• DOCUMENT SECTION:
★ ★ ★ ★ ★

Risk matters

NBR Articles, published 2 July 2024

This article, by Te Ahumairangi Chief Investment Officer Nicholas Bagnall,

originally appeared in the NBR on 2 July 2024.

Conventional finance theory typically describes investor preferences in the two dimensions of expected return and risk, where risk is measured in terms of the standard deviation of returns.

In most circumstances this two-dimensional description of investor preferences fits well with the concept of diminishing marginal utility of wealth. Essentially the idea is that as your wealth piles up, each incremental dollar is going to make less difference to your quality of life than the one that came before it.

For example, consider the following two hypothetical alternatives for determining how much investible funds you may have accumulated when you retire:

(A)   the certainty of retiring with a $1.85 million retirement fund; or

(B)    the uncertainty of having to toss a coin to find out whether your retirement fund contains $0.85 million (heads) or $2.85 million (tails).

Pretty much everyone will prefer option (A). In both scenarios they have an “expected return” of $1.85 million, but in option (A) the standard deviation (risk) of the return is zero, whereas in the option (B) the standard deviation (risk) of their potential return is $1.0 million.

The choice between those two options was easy. But different people can have different preferences if you require them to make a sacrifice to reduce risk.

For example, think about which option you would choose if you had to choose between the following two alternatives:

(C)   the certainty of retiring with a $1.35 million retirement fund; or

(D)   (the same as (B)), the uncertainty of having to toss a coin to find out whether your retirement fund contains $0.85 million (heads) or $2.85 million (tails).

Some readers may prefer option (C), because they prefer the certainty of knowing that they definitely have $1.35 million to fund their retirement. But many other readers may favour option (D), because they can see that the expected value of the coin toss (i.e. the average of $0.85 million and $2.85 million) is significantly greater than the certainty of $1.35 million.

★ ★ ★ ★ ★

• EXTRACTED RECORDS:
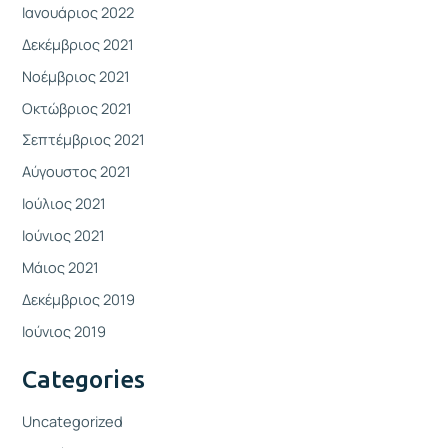
Ιανουάριος 2022
Δεκέμβριος 2021
Νοέμβριος 2021
Οκτώβριος 2021
Σεπτέμβριος 2021
Αύγουστος 2021
Ιούλιος 2021
Ιούνιος 2021
Μάιος 2021
Δεκέμβριος 2019
Ιούνιος 2019
Categories
Uncategorized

★ ★ ★ ★ ★

• TASK DIRECTIONS: Please copy the risk article from "Risk matters" to "2 July 2024.", swapping "Chief Investment Officer" for "Portfolio Manager". The listing has nothing to do with the risk article.

• ANSWER TO THE PROBLEM:
Risk matters

NBR Articles, published 2 July 2024

This article, by Te Ahumairangi Portfolio Manager Nicholas Bagnall,

originally appeared in the NBR on 2 July 2024.